Nasrin Sotoudeh - Há seis meses, fui totalmente perdoada. Não precisarei cumprir os três anos restantes da pena. Mas, pelos próximos dez anos, não posso sair do país nem trabalhar como advogada. Essa proibição de exercer a profissão é ilegal. Só a ordem dos advogados pode me barrar. Por isso o Judiciário vem pressionando a ordem para cassar minha carteira.

Por que acha que a libertaram?
Pensei que fosse o início de uma era na qual todos os presos políticos seriam soltos, inclusive [Mehdi] Karoubi e [Mir Hossein] Mousavi [candidatos derrotados que contestaram o resultado da eleição presidencial de 2009]. Não acho que eu tenha me iludido. Mas os linha-dura impediram a continuação desse processo.

Quem são esses linha-dura?
Forças que têm amplos poderes e estão sob supervisão direta do líder supremo [aiatolá Ali Khamenei], como o Judiciário e o aparato de segurança.

A senhora acredita nas belas palavras de Rowhani?
Não perdi a fé em seu governo. Mas tampouco aposto todas as fichas nele.
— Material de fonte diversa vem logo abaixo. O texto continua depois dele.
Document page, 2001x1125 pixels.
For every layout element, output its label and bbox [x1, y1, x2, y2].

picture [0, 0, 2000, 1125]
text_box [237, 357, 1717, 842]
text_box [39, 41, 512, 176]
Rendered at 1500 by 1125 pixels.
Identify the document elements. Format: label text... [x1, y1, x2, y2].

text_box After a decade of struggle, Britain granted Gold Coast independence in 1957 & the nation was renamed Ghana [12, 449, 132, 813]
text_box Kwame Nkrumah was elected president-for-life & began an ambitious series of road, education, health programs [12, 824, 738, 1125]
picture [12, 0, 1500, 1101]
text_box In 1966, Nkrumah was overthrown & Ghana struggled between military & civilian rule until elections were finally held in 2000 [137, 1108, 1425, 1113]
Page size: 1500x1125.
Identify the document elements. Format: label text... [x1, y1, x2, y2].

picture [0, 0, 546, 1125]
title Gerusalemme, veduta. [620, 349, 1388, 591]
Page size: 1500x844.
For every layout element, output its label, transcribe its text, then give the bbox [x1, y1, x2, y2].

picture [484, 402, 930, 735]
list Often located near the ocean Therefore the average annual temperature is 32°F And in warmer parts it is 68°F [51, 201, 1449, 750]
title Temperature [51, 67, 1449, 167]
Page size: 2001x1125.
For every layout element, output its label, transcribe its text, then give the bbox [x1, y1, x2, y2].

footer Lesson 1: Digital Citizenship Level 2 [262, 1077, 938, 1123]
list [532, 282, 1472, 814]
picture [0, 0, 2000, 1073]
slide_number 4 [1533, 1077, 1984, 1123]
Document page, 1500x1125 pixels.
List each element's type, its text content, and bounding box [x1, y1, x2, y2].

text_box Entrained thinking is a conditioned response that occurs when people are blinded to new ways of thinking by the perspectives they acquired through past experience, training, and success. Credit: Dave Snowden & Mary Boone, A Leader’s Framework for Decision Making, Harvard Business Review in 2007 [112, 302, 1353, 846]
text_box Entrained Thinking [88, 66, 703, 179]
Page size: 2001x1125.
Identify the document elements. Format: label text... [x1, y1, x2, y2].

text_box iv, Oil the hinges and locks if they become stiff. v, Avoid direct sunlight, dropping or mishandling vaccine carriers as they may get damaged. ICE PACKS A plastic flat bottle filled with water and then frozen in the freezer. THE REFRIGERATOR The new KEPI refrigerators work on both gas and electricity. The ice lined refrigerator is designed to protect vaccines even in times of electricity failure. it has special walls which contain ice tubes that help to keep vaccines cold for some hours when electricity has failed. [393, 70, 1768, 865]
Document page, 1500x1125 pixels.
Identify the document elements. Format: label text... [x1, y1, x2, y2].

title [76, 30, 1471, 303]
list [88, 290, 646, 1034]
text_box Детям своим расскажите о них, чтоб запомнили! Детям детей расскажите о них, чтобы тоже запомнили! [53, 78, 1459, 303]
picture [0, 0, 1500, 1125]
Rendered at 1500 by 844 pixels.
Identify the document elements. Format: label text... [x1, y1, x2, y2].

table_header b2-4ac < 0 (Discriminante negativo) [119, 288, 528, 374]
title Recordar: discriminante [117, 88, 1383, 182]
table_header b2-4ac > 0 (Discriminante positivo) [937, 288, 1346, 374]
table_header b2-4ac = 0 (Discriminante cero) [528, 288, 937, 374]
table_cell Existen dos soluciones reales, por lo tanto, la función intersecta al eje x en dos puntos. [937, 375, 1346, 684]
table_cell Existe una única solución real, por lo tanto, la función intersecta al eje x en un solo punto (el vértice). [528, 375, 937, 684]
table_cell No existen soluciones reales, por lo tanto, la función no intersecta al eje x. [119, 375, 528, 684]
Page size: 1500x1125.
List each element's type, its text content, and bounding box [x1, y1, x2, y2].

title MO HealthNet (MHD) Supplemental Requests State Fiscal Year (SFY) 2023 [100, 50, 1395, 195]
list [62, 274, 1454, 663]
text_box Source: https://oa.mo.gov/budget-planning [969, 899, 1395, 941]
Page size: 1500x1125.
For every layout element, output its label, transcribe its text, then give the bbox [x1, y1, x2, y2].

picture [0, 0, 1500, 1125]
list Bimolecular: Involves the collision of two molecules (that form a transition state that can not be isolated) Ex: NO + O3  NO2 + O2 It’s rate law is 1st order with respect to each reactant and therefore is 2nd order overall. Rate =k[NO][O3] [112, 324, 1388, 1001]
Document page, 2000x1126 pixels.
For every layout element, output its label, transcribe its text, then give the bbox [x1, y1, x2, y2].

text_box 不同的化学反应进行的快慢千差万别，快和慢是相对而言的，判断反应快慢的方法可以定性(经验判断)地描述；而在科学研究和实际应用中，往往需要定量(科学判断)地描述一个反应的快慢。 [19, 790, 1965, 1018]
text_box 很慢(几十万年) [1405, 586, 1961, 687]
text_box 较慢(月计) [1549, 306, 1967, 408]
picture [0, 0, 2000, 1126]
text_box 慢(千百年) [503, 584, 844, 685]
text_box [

A sociedade civil pode fazer coisas que Rowhani não pode. E ele, como presidente, pode fazer coisas que não podemos. Estou confiante de que as coisas irão melhorar.

Como pode estar otimista se Rowhani não conseguiu sequer cumprir a promessa de desbloquear o Facebook?
Após sofrer golpes no governo [do presidente reformista Mohammad] Khatami [1997-2005], os reformistas perderam esperança, e isso permitiu o surgimento do governo Ahmadinejad. Não podemos nunca mais deixar o pessimismo tomar conta.

Como está a sua vida depois da libertação?
Passo o tempo lendo e cuidando dos filhos [um menino de sete anos e uma moça de 14]. Também converso bastante sobre meu caso com colegas advogados. Às vezes saio de casa.

A senhora teme ser rastreada?
Não vi ninguém me seguindo. Mas nossa casa foi assaltada há dois meses. Como a criminalidade disparou, não se pode descartar que tenha sido um ato criminoso. Mas aconteceu depois que parlamentares europeus me visitaram e semanas após uma campanha contra mim na imprensa linha dura. Por isso, presumo que não tenha sido só um ato criminoso.

Qual foi o momento mais difícil na prisão?
A tortura psicológica. Por dois meses e meio não pude ver meu caçula. Um agente um dia me disse: 'sei o nome da sua filha, mas como era mesmo o nome do seu filho?'. Meu filho não se lembra de mim antes da prisão. Quando pergunto a ele qual sua lembrança mais antiga da mamãe, ele diz que é em Evin. Ele não tem nenhuma recordação de quando eu o pegava no jardim de infância.

O que responde aos que a acusam de querer derrubar o regime?
Sou parte de um grupo de advogados cujas exigências são claras e legais. Queremos o respeito de leis que foram adotadas pela própria República Islâmica do Irã. Criticamos estas leis, mas queremos que sejam aplicadas.

Qual o problema mais grave em termos de direitos humanos no Irã?
A pena de morte. Se fosse suspensa, boa parte das questões de direitos humanos seria resolvida. Não vejo razão clara para o número de execuções ter disparado nas últimas semanas.

A senhora teme ser condenada à morte?
É algo improvável. Eles sabem que eu trabalho dentro da lei. Não fariam isso.